En 2014, una investigadora usó un perro de peluche para demostrar que los animales pueden sentir celos. Pidió a varios dueños de perros que mostraran afecto hacia el animal irreal delante de sus mascotas. Así descubrió que tres de cada cuatro perros reaccionaban con una supuesta envidia. Algunos intentaron llamar la atención tocando suavemente a sus amos. Otros trataron de interponerse entre su dueño y el juguete. Y hubo algunos que llegaron a destrozar a sus rivales de peluche.

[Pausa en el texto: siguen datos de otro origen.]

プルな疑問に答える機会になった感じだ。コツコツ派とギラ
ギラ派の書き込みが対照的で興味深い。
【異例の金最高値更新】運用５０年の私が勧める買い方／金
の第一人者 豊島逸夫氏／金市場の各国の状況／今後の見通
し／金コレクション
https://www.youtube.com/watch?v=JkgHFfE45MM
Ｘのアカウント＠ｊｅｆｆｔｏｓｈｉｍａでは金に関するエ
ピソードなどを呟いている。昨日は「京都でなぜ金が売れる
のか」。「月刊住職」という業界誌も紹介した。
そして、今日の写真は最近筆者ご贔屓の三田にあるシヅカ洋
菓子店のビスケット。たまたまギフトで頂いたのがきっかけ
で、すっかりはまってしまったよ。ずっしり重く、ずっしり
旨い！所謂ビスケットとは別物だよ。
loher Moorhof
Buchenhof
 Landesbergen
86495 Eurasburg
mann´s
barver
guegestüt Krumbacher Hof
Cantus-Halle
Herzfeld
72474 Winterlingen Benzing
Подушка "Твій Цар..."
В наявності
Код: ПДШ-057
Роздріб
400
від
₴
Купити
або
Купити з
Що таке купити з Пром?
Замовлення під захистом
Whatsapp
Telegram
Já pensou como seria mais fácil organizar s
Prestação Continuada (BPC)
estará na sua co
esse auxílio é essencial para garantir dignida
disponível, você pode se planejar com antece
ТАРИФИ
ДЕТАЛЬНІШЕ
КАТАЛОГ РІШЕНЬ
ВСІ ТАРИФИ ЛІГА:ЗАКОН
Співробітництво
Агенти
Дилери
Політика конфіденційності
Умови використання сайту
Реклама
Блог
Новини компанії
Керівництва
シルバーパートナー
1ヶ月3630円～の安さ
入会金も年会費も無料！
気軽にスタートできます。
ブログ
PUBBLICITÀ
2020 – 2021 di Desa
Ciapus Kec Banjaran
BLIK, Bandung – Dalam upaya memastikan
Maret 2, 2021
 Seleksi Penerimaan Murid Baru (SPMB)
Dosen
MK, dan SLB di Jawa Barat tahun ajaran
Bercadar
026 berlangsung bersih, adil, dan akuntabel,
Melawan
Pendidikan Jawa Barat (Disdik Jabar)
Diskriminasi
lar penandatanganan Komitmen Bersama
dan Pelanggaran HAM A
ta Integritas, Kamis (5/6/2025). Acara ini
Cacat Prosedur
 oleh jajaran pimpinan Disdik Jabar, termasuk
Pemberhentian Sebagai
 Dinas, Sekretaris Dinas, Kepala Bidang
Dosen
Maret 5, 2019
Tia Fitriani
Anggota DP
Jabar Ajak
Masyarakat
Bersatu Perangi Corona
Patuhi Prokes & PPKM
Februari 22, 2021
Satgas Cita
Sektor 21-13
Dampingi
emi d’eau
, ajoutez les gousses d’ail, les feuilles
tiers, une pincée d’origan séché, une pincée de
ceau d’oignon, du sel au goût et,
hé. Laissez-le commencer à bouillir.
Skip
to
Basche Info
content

En un perro, los celos parecen conmovedores, pero, en las personas, pueden generar resultados deplorables. Sin embargo, hay otro tipo de celo: el que refleja maravillosamente el corazón de Dios.

Cuando Pablo les escribió a los corintios, declaró: «os celo con celo de Dios» (2 Corintios 11:2). No quería que fueran «de alguna manera extraviados de la sincera fidelidad a Cristo» (v. 3). Esta clase de celo refleja el corazón del Señor, quien le dijo a Moisés al darle los Diez Mandamientos: «Yo soy el Señor tu Dios, fuerte, celoso» (Éxodo 20:5).

El celo de Dios no es como nuestro amor egoísta, sino que protege a los que son suyos por creación y redención. El Señor nos hizo para que lo conozcamos y disfrutemos de Él para siempre. ¿Qué más podemos pedir para ser felices?